WHAT YOU WILL DO:
Please set down, word for word, each line from the one containing "promotes collaboration between" through the final line of the records below, both included, and nothing else.

******************************

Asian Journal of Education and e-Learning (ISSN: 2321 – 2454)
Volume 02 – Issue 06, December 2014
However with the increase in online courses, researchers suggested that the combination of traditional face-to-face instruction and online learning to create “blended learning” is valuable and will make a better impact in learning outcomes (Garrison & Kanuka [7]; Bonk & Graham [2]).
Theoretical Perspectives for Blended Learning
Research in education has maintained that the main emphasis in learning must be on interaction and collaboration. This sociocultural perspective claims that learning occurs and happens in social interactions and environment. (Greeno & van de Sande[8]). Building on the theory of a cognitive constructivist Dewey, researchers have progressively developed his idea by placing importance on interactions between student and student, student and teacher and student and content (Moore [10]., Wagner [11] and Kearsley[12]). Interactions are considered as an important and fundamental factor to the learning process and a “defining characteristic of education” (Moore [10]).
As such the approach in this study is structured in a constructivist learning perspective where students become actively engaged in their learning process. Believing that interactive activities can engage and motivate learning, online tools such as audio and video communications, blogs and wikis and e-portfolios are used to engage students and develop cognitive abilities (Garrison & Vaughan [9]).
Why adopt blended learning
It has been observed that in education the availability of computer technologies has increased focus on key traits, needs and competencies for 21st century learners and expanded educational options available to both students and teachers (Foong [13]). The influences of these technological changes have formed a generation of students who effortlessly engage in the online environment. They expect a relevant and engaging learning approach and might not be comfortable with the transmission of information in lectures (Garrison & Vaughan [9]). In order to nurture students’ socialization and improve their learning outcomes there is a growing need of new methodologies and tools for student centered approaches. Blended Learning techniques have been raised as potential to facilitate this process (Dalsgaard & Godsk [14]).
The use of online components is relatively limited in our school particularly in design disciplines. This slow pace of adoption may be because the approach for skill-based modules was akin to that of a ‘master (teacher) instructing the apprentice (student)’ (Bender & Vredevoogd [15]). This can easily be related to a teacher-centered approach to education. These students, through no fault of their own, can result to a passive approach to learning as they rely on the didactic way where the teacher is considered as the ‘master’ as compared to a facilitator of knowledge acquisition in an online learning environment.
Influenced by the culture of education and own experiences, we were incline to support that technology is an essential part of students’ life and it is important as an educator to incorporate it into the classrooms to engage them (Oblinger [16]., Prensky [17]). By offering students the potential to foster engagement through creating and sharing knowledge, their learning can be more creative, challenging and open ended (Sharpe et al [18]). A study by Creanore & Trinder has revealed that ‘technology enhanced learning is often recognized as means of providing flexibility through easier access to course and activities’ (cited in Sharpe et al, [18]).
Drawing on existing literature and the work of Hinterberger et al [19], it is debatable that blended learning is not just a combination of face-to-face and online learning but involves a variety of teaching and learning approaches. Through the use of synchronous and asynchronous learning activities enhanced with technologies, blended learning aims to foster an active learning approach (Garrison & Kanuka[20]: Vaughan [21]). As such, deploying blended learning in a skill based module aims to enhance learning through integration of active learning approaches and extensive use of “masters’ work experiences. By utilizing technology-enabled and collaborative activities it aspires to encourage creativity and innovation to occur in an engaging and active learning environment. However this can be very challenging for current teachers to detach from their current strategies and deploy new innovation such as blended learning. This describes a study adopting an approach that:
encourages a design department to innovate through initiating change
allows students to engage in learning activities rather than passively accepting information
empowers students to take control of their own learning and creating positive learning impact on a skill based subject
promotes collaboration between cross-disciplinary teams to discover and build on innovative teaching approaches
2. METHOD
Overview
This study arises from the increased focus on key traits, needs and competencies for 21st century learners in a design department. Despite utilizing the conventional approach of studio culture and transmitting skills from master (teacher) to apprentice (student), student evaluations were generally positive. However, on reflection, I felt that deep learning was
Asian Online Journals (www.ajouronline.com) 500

******************************

REPLY:
promotes collaboration between cross-disciplinary teams to discover and build on innovative teaching approaches
2. METHOD
Overview
This study arises from the increased focus on key traits, needs and competencies for 21st century learners in a design department. Despite utilizing the conventional approach of studio culture and transmitting skills from master (teacher) to apprentice (student), student evaluations were generally positive. However, on reflection, I felt that deep learning was
Asian Online Journals (www.ajouronline.com) 500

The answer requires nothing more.